We write this post from Shanghai as an unseen morning sun rises shrouded by dense smog. We are here for the IFA's 77th annual conference in one of China's most modern cities. Shanghai is a showcase of China's future, with spectacular scale, architecture and planning. It is also a showcase for a new chapter in the Industrial Revolution, seemingly unbridled growth at an astonishing pace.
As an old "Asia Hand" we are able to benchmark this remarkable progress, but we also ask ourselves...at what price?
We have been here for three days and have yet to see the sun.
An article in the 25 May 09 edition of Business Week further frames the issue:
"China's unprecedented growth in recent years has come at a terrible price. Two-thirds of its rivers and lakes are too polluted for industrial use, let alone agriculture or drinking. Just 1 in 100 of China's nearly 600 million city dwellers breathes air that would be considered safe in Europe. At a time when arable land is in short supply, poisoned floodwaters have ruined many productive fields. And last year, ahead of most forecasts, China passed the U.S. to become the world's largest source of greenhouse gases."

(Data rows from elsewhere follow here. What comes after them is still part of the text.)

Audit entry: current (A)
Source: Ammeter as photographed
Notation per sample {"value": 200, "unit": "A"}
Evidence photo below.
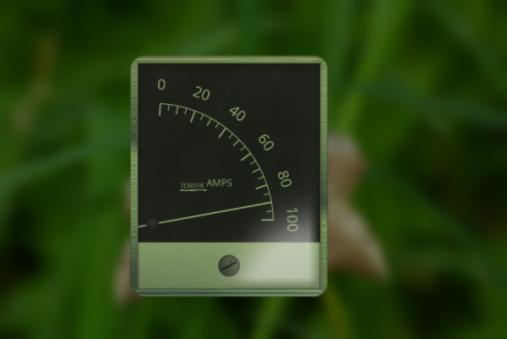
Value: {"value": 90, "unit": "A"}
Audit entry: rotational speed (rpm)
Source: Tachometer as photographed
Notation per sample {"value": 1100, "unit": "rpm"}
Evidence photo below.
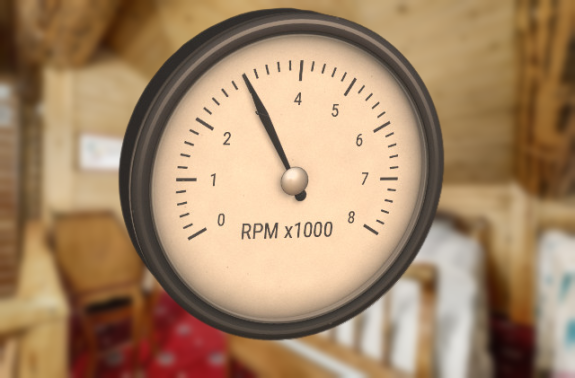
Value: {"value": 3000, "unit": "rpm"}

One could argue that China's environmental policy is none of our business...but in fact, it is. Our own politicians in Washington are at this very moment feverishly fashioning an environmental bureaucracy that would make any communist central planner proud.
There is no question that this policy will result in the outsourcing of even more of our pollution to China and to the rest of the developing world. So again we ask the question...at what price?